## start DATA SUPPLIED

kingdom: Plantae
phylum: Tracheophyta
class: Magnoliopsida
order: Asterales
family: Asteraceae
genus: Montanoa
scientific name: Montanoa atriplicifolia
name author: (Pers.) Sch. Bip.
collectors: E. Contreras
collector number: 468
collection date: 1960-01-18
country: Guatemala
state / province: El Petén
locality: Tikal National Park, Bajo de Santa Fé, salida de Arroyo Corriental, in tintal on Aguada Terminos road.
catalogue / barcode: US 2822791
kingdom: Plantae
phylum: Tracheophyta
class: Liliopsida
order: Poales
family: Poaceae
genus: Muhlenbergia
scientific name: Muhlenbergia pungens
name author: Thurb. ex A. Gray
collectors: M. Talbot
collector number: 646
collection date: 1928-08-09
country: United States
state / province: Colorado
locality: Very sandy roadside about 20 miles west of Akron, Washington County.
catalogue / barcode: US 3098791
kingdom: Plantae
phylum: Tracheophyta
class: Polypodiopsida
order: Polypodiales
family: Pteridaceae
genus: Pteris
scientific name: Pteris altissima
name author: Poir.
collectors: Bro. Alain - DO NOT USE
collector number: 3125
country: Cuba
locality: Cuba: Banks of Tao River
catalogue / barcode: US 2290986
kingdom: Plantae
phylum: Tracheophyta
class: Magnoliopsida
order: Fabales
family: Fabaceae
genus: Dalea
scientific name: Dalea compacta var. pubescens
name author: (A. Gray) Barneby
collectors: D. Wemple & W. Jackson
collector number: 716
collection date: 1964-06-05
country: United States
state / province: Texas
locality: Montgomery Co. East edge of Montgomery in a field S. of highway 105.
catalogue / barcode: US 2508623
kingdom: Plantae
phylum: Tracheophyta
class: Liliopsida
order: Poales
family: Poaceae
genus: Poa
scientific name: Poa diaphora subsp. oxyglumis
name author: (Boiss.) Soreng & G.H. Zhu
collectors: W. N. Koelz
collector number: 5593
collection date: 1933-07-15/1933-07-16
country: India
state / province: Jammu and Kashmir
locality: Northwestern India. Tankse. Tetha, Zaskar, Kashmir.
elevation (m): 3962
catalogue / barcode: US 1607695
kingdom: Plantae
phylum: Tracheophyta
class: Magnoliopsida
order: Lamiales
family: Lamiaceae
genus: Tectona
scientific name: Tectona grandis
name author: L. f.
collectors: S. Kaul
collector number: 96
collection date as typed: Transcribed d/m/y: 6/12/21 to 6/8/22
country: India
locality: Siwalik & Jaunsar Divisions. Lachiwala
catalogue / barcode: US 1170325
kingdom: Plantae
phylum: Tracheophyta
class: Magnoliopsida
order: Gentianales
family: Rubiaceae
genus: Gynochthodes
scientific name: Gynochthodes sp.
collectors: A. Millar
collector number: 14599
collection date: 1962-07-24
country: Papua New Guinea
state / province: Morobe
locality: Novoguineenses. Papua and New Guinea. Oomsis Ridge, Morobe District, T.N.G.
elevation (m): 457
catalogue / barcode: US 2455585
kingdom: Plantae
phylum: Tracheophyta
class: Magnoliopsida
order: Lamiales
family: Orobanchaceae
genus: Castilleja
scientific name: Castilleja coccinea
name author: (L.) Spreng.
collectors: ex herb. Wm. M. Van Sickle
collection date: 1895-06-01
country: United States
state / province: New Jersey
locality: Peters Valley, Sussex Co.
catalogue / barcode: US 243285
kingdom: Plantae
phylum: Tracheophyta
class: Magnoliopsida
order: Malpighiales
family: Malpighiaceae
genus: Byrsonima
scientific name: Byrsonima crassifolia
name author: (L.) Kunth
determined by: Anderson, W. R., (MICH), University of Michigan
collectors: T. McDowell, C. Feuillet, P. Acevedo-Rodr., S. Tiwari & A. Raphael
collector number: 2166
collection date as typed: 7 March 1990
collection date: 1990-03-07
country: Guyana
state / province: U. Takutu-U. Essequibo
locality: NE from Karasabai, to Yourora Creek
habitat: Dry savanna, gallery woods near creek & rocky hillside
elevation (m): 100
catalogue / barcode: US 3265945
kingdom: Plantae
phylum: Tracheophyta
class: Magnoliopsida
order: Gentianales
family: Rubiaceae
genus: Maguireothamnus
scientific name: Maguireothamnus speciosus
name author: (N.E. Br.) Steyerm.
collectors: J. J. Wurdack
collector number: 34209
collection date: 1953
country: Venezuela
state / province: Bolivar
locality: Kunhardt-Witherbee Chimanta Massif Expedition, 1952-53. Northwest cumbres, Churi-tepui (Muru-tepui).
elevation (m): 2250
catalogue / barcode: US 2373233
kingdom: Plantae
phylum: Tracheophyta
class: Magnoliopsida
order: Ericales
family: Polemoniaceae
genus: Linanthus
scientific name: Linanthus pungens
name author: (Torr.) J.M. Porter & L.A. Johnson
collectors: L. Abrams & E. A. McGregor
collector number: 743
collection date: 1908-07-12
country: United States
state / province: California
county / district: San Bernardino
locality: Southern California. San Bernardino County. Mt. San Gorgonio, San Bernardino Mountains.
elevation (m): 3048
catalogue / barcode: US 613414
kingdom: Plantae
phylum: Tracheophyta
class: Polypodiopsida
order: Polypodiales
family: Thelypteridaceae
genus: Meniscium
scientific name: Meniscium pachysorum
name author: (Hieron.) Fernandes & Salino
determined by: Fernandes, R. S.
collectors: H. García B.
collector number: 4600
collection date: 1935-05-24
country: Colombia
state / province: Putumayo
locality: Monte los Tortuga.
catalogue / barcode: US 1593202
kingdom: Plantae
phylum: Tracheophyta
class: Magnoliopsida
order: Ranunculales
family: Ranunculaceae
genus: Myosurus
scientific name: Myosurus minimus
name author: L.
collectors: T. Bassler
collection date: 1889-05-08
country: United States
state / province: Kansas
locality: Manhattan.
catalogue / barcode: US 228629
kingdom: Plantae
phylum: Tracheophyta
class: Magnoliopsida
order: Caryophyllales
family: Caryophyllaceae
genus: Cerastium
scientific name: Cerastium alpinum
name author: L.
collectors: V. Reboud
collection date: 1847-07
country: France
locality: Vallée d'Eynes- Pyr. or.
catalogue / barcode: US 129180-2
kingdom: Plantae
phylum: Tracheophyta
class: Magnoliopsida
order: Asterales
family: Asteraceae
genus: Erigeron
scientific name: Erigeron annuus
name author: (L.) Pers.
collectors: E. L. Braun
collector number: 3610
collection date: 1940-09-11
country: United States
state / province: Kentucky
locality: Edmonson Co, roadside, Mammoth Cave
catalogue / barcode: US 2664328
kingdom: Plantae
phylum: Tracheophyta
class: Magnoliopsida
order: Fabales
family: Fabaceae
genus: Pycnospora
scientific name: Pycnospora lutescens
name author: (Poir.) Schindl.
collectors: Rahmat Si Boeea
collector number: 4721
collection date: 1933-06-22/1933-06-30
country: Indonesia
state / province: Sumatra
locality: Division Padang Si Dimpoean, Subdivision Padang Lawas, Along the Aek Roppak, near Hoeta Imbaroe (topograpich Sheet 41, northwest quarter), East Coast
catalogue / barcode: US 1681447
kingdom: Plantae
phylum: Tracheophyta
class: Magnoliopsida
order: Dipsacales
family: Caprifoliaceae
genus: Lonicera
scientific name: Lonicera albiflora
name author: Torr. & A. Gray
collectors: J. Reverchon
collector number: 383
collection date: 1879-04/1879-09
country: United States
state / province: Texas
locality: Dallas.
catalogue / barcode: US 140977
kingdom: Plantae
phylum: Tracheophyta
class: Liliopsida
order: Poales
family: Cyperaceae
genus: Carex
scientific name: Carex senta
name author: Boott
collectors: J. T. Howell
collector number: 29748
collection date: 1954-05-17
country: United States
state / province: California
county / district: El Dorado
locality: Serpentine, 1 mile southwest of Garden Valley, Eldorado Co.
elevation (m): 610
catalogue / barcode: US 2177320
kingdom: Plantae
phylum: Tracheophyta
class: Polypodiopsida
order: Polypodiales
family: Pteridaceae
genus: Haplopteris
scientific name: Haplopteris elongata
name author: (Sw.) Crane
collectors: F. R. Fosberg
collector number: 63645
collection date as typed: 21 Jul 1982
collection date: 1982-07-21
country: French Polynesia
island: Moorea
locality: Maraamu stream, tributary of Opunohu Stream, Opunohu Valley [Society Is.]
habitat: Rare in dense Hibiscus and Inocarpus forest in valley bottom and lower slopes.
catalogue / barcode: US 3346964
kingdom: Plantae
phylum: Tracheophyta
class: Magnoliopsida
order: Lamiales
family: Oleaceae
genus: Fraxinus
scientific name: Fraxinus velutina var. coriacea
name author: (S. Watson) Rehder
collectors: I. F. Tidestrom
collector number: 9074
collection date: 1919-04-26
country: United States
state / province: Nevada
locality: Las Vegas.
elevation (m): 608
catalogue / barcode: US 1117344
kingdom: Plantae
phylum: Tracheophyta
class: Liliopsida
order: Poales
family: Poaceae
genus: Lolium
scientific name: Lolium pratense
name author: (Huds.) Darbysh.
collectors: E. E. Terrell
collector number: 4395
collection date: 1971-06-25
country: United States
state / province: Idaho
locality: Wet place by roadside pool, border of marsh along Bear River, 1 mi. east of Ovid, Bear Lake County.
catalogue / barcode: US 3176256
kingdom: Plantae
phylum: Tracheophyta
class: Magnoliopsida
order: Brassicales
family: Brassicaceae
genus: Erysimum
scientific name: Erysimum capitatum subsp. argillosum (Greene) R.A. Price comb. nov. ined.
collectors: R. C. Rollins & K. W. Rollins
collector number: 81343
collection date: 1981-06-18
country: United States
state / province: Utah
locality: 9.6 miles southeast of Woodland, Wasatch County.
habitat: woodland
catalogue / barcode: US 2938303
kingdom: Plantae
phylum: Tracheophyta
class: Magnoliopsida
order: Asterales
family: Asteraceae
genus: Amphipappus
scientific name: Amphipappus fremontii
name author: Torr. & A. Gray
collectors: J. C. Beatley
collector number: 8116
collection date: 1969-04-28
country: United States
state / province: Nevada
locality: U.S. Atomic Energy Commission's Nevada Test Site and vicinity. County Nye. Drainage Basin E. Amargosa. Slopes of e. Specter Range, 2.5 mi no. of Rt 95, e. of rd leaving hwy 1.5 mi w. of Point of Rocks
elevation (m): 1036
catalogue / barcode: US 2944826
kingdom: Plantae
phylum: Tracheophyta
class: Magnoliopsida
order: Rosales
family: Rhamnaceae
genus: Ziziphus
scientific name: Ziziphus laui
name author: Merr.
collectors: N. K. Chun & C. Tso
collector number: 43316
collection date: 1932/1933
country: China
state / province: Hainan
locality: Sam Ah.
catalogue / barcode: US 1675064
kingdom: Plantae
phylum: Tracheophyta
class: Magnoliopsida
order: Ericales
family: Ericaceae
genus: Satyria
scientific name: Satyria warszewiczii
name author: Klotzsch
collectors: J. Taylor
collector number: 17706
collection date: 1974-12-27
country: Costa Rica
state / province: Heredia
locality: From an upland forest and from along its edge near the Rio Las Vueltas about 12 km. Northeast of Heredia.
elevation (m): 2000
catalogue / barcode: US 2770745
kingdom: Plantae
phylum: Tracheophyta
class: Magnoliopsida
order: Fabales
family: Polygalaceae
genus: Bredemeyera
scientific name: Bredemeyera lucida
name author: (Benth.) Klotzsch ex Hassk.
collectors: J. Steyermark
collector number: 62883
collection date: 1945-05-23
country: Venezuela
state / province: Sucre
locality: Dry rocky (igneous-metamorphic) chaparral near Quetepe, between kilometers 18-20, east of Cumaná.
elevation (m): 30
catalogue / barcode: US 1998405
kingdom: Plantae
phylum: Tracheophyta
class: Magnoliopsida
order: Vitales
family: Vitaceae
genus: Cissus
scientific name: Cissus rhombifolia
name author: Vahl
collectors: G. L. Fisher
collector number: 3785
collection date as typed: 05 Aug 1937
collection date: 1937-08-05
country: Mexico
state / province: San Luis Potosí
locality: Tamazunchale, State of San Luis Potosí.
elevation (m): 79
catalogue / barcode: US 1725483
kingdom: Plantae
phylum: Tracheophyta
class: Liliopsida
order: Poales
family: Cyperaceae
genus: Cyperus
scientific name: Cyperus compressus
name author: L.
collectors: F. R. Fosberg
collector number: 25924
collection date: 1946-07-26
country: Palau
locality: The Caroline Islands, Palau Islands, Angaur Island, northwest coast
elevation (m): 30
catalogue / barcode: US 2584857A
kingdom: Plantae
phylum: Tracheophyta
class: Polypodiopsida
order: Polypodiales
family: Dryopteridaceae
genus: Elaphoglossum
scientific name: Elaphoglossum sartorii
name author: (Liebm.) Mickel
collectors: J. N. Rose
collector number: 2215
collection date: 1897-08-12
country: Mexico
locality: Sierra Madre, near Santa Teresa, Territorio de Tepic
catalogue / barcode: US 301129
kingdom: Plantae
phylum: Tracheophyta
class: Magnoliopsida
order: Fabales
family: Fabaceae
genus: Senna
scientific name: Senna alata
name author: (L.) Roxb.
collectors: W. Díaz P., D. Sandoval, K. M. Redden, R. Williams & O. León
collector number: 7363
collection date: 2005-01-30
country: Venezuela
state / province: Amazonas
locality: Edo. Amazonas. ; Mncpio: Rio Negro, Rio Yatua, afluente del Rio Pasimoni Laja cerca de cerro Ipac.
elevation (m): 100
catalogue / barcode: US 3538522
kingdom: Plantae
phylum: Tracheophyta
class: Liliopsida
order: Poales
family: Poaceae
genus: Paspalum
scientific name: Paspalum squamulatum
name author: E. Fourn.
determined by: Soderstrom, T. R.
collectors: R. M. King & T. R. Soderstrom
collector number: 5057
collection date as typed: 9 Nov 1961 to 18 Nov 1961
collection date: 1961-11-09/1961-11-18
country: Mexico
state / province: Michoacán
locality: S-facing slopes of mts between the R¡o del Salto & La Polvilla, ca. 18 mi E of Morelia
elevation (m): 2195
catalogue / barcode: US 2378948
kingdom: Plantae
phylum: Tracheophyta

## end DATA SUPPLIED

_SHORT PROBLEM_
Recast the lines above, from the one containing "genus: Amphipappus" through the one containing "genus: Ziziphus", both included, as a numbered list, omitting any blank lines.

_RESPONSE TO THIS TASK_
1. genus: Amphipappus
2. scientific name: Amphipappus fremontii
3. name author: Torr. & A. Gray
4. collectors: J. C. Beatley
5. collector number: 8116
6. collection date: 1969-04-28
7. country: United States
8. state / province: Nevada
9. locality: U.S. Atomic Energy Commission's Nevada Test Site and vicinity. County Nye. Drainage Basin E. Amargosa. Slopes of e. Specter Range, 2.5 mi no. of Rt 95, e. of rd leaving hwy 1.5 mi w. of Point of Rocks
10. elevation (m): 1036
11. catalogue / barcode: US 2944826
12. kingdom: Plantae
13. phylum: Tracheophyta
14. class: Magnoliopsida
15. order: Rosales
16. family: Rhamnaceae
17. genus: Ziziphus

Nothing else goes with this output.